Рано утром, когда еще все китайцы спали, я проснулся от докучливых мух и духоты. Воспоминание о бесполезно-проведенных сутках лежало у меня на сердце камнем. Я разбудил казака и, пользуясь полученным вчера правом осматривать город, вышел на улицу. Там уже лениво шевелился народ. Я направился по менее людным улицам, с целию дойти до крепостного вала и осмотреть его вооружение. Мы пришли прямо к лестнице, ведущей на стену. Тут на нас наскочил конный китаец, один из прислуги при нашей квартире. Впопыхах он говорил что-то по-китайски; но не нужно было знать этого языка, чтобы догадаться, в чем дело. Я хладнокровно отвечал: «уо-бу-джидау» (не понимаю), и продолжал карабкаться по лестнице. Китаец соскочил с лошади, полез за нами и что-то с жаром рассказывал другим китайцам, вышедшим из будки, в которой они жили на валу. Пока он разговаривал, мы уже ощупывали пушку, отвязывали втулку и подлоть. «Хин-хау» (очень хорошо) — повторял я, вставляя втулку и давая китайцу папироску. Догнавший нас слуга успокоился; он вместе с другими, пока мы ходили вокруг пушки, дотрогивался до моего платья, гладил по погону и тоже повторял: «хин-хау». Но когда мы вздумали идти далее по валу, он энергически указал на ту же лестницу; потом, повторяя слово «калдай», объяснил пантомимами, что меня дожидаются пить чай. Нечего делать: мы спустились с валу и пошли домой. Никакого калдая в нашей квартире не было, никто нас не дожидался и чай еще не был готов. До полудня меня не выпускали из комнаты и довольно тонко заметили, что все следует делать в часы, которые назначит дзян-дзюн.

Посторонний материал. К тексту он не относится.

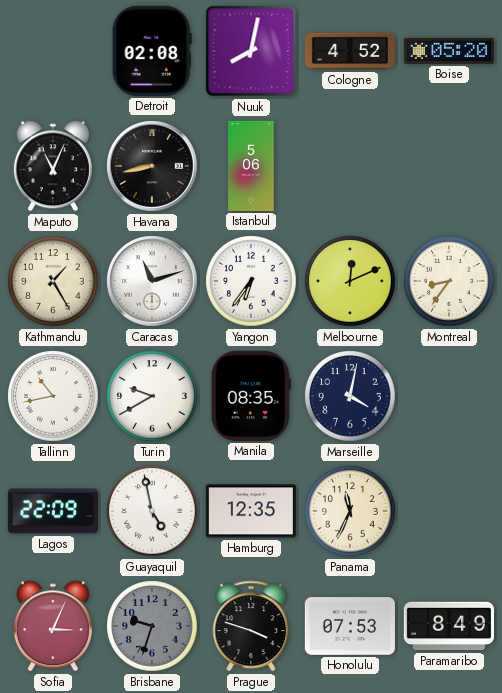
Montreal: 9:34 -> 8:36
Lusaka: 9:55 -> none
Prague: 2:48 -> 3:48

Я понял в первый же день нашего прибытия в Кульджу, что дзян-дзюну выгодно держать нас в [148] Кульдже как можно долее: во-первых потому что, при нашем появлении, дунгени сейчас же отступили от города и в тот же день не было сделано ими на пашнях ни одного убийства; во-вторых, дзян-дзюн был твердо уверен, что мы составляем только авангард большого отряда, почему он даже предлагал нам совсем остаться в Кульдже, пока не подойдут другие наши войска. Основываясь на этом, я решился выбраться на свободу. Когда пришел калдай, я объявил ему, что сегодня же намерен выехать из Кульджи; это его до того озадачило, что он ничего не нашелся мне сказать и сейчас же отправился к дзян-дзюну. Скоро собрались у меня все калдаи с просьбою пожить еще несколько дней. Я отговаривался тем, что лошади голодают, что здесь больше делать нечего, ибо вся цель моего приезда была только отдать губернатору пакет.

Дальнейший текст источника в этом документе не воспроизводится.